Work request: Range to reproduce from the entries below: the line with "of cervical cancer", the line with "photomicrograph reveals IHC", and every line in between. Give them exactly and give nothing else.

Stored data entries

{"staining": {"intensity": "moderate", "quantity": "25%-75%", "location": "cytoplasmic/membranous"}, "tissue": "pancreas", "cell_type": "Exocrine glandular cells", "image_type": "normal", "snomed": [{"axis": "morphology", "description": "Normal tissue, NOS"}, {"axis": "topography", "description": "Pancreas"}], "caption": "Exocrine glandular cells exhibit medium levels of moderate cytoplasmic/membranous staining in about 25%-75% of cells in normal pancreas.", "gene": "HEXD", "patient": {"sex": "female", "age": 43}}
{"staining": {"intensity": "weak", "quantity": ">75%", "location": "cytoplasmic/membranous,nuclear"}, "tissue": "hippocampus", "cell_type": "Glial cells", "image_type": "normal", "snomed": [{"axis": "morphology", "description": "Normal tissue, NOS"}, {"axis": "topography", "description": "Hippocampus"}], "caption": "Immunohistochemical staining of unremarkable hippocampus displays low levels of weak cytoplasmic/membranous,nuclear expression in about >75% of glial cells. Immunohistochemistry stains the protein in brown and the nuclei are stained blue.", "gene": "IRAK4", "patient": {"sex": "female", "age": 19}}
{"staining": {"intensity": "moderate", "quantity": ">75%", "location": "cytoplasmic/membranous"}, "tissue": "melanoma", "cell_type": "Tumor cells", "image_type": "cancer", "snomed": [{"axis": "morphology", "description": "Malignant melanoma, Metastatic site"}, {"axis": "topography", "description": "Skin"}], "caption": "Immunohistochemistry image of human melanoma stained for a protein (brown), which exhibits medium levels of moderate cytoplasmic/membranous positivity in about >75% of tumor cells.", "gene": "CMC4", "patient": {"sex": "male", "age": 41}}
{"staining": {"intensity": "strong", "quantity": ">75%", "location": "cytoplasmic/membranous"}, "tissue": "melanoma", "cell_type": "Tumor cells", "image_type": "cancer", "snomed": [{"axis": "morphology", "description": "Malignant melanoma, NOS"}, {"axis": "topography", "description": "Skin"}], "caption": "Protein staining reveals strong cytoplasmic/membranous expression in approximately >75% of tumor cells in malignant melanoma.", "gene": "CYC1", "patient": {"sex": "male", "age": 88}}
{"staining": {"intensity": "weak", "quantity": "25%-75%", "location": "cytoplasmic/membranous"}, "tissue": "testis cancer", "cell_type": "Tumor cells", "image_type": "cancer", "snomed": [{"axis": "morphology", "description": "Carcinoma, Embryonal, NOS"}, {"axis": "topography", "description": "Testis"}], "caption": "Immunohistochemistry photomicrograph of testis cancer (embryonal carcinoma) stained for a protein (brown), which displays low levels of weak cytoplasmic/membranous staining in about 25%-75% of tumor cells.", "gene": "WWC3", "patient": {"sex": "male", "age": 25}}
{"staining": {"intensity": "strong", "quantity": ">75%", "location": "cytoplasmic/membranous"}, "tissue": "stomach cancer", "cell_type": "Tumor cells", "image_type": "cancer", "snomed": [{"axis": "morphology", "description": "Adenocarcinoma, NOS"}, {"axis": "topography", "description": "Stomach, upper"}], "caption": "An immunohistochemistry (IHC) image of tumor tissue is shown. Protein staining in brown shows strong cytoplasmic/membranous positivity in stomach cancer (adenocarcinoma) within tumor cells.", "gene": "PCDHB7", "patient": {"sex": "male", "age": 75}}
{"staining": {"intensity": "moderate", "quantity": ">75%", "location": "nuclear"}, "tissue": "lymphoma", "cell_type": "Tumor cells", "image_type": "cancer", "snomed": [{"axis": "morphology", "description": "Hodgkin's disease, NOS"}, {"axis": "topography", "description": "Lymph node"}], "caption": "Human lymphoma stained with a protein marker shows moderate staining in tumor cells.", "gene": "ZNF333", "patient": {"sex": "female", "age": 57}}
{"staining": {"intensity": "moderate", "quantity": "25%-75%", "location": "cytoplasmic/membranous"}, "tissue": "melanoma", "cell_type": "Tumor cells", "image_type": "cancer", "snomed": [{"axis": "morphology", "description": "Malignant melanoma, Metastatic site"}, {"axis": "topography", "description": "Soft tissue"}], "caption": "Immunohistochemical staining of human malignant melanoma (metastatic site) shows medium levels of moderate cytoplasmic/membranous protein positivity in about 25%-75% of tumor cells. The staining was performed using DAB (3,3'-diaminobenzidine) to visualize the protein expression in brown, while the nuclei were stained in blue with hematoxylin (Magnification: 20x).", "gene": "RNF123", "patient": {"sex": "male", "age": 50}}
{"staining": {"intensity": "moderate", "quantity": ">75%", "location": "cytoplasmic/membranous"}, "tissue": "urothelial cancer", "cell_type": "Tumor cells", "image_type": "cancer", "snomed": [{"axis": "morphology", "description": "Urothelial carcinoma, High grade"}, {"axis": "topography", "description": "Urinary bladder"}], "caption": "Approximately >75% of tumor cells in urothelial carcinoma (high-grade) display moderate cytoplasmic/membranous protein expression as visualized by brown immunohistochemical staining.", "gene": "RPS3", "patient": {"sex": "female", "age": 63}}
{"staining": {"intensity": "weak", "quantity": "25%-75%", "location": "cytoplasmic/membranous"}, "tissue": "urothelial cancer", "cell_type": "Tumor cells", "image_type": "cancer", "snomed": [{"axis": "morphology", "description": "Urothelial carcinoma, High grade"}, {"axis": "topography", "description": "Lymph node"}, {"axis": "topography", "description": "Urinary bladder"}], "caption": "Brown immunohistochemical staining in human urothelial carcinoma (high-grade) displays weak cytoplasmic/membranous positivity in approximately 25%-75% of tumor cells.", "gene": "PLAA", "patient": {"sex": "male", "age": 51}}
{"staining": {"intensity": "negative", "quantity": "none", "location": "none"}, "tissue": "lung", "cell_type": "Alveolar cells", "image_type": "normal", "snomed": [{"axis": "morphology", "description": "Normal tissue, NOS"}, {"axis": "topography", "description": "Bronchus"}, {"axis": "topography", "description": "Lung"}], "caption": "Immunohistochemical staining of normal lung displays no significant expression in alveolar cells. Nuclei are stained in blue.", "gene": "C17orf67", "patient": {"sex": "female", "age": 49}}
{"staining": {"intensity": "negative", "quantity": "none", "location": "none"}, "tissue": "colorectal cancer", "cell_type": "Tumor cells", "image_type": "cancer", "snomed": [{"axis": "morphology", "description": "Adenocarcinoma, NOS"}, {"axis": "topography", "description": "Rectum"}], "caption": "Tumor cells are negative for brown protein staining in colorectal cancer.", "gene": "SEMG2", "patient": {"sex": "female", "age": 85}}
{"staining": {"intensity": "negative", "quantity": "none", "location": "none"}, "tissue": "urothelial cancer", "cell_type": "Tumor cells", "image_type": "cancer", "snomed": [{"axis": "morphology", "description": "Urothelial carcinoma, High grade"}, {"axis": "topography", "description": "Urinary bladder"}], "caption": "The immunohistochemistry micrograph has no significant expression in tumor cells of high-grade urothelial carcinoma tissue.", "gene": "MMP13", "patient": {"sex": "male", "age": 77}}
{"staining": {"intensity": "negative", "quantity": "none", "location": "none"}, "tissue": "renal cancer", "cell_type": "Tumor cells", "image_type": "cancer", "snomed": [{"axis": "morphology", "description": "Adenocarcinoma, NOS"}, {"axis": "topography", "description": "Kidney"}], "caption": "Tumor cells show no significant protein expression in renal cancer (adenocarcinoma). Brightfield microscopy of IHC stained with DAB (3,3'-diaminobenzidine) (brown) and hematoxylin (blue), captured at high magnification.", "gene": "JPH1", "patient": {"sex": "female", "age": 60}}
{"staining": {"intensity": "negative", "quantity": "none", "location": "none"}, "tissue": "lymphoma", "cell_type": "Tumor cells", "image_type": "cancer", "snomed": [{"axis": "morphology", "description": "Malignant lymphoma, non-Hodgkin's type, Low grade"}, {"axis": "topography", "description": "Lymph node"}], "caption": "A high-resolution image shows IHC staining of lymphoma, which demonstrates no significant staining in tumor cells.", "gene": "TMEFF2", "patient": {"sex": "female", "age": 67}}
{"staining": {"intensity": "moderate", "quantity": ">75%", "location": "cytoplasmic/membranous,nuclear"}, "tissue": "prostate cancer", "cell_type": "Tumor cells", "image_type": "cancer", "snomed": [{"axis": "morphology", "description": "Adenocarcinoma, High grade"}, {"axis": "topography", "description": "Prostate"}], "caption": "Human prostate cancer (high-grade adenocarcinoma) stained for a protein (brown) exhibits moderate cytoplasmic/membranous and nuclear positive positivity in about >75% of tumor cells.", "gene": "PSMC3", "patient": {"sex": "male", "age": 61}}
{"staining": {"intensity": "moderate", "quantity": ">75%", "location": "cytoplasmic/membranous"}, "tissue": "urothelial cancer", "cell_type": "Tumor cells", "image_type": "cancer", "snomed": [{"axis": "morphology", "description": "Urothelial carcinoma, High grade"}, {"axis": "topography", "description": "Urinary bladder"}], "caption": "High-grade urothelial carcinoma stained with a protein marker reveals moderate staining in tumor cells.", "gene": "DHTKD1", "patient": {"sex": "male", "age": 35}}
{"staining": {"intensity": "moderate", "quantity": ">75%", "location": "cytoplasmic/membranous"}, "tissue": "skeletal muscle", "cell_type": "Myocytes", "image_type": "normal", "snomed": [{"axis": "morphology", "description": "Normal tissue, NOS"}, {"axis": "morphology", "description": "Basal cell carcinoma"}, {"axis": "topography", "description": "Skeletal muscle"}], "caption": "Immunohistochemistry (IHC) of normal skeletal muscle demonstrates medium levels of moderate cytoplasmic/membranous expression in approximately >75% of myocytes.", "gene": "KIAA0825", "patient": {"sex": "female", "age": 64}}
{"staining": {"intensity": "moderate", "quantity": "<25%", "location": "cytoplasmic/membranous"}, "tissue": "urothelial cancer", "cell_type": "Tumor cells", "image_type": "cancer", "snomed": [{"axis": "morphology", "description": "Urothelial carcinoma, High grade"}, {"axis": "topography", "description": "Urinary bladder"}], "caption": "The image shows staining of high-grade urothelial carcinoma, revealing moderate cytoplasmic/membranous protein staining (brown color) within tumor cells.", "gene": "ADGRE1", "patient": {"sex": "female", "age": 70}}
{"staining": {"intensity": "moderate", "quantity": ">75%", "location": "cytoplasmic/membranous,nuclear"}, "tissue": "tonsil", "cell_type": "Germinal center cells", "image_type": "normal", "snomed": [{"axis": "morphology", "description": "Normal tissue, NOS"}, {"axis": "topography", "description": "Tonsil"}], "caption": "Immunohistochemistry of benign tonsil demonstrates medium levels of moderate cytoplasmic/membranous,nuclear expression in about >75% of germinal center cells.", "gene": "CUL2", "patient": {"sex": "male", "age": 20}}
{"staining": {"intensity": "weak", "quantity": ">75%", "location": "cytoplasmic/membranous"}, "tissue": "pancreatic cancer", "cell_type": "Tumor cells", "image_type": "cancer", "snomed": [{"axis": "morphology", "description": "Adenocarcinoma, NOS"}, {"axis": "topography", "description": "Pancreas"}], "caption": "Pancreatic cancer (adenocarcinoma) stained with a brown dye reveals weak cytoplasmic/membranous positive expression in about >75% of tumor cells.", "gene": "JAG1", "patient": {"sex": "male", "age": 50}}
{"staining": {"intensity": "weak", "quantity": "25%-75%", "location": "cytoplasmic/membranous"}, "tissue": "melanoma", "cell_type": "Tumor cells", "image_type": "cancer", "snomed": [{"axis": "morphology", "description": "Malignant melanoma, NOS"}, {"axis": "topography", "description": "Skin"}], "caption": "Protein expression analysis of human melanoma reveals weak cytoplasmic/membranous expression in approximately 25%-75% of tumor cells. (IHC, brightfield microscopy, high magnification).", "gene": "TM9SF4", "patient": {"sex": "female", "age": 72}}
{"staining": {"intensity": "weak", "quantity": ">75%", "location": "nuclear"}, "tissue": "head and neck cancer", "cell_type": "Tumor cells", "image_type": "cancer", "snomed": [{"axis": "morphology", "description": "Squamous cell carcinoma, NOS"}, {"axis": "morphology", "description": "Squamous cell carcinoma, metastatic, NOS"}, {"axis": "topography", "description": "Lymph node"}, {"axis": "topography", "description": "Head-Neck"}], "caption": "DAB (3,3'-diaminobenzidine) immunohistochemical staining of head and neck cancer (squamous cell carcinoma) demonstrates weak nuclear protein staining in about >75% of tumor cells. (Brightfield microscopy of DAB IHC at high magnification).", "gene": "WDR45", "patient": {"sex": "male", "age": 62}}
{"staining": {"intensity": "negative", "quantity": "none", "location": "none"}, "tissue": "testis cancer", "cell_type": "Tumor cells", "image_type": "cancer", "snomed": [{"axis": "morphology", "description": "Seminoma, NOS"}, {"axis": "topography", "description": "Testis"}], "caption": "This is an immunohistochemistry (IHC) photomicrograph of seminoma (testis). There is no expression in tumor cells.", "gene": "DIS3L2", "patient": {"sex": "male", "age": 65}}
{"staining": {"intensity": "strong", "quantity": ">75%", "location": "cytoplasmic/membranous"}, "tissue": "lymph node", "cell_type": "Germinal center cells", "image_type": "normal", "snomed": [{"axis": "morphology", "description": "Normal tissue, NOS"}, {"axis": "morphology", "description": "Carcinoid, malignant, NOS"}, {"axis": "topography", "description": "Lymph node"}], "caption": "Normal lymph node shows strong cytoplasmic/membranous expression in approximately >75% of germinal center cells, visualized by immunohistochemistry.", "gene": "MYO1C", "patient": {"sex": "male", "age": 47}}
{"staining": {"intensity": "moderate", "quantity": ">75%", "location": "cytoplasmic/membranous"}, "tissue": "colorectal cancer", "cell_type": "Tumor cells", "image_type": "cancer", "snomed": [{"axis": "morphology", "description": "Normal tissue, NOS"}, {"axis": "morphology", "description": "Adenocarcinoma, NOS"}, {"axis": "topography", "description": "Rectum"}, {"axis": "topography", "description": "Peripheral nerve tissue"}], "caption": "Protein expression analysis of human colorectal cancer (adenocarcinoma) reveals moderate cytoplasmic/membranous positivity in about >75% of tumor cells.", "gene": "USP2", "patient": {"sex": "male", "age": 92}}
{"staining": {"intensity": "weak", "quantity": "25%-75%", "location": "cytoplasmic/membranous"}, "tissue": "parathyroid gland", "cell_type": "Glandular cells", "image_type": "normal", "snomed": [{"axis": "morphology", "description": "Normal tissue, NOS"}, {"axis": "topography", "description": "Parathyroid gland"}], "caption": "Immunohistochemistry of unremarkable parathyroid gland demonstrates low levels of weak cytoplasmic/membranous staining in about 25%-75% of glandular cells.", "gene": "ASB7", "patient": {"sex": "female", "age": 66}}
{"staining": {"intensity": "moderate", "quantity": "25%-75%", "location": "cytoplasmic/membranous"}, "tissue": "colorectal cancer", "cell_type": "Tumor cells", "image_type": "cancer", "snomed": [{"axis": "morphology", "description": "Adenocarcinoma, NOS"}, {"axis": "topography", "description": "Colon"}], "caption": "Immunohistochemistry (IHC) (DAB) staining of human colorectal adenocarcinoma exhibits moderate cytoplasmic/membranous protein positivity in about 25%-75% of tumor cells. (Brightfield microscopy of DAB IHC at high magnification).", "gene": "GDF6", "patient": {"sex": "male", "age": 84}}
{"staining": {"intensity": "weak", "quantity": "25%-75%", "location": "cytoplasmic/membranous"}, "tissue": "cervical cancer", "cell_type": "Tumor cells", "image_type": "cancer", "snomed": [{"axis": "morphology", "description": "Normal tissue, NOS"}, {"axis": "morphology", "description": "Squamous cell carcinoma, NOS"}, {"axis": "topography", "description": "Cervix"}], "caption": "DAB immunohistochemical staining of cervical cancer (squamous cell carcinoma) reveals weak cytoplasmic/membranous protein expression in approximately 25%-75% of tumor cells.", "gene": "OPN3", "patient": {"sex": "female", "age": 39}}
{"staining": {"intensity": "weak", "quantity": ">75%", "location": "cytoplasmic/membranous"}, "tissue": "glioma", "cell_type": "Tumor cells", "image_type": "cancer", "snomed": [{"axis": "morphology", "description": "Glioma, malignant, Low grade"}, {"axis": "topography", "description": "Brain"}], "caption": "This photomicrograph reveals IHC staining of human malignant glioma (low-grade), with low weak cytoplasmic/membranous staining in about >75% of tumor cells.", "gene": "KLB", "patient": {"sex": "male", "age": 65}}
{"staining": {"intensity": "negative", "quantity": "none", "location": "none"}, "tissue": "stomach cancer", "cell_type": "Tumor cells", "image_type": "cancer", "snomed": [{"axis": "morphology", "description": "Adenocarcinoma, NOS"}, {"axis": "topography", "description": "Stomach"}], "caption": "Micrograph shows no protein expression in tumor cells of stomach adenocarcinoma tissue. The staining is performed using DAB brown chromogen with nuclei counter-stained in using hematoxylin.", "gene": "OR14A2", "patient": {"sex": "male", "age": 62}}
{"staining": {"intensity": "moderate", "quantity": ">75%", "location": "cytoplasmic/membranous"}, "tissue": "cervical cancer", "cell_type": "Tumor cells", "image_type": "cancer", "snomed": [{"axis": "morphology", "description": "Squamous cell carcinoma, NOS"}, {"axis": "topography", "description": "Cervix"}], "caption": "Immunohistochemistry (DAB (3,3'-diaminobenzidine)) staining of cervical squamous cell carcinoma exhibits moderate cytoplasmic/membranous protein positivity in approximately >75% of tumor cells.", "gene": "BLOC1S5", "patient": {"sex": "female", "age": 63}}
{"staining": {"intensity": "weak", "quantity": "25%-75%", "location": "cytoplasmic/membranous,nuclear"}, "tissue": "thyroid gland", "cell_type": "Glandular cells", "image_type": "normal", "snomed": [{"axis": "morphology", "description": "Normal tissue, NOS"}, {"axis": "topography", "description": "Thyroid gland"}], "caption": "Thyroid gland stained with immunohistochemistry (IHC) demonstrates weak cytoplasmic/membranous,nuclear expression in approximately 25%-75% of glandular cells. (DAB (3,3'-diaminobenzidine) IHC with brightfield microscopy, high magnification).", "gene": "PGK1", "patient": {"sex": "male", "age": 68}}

Written solution:
{"staining": {"intensity": "weak", "quantity": "25%-75%", "location": "cytoplasmic/membranous"}, "tissue": "cervical cancer", "cell_type": "Tumor cells", "image_type": "cancer", "snomed": [{"axis": "morphology", "description": "Normal tissue, NOS"}, {"axis": "morphology", "description": "Squamous cell carcinoma, NOS"}, {"axis": "topography", "description": "Cervix"}], "caption": "DAB immunohistochemical staining of cervical cancer (squamous cell carcinoma) reveals weak cytoplasmic/membranous protein expression in approximately 25%-75% of tumor cells.", "gene": "OPN3", "patient": {"sex": "female", "age": 39}}
{"staining": {"intensity": "weak", "quantity": ">75%", "location": "cytoplasmic/membranous"}, "tissue": "glioma", "cell_type": "Tumor cells", "image_type": "cancer", "snomed": [{"axis": "morphology", "description": "Glioma, malignant, Low grade"}, {"axis": "topography", "description": "Brain"}], "caption": "This photomicrograph reveals IHC staining of human malignant glioma (low-grade), with low weak cytoplasmic/membranous staining in about >75% of tumor cells.", "gene": "KLB", "patient": {"sex": "male", "age": 65}}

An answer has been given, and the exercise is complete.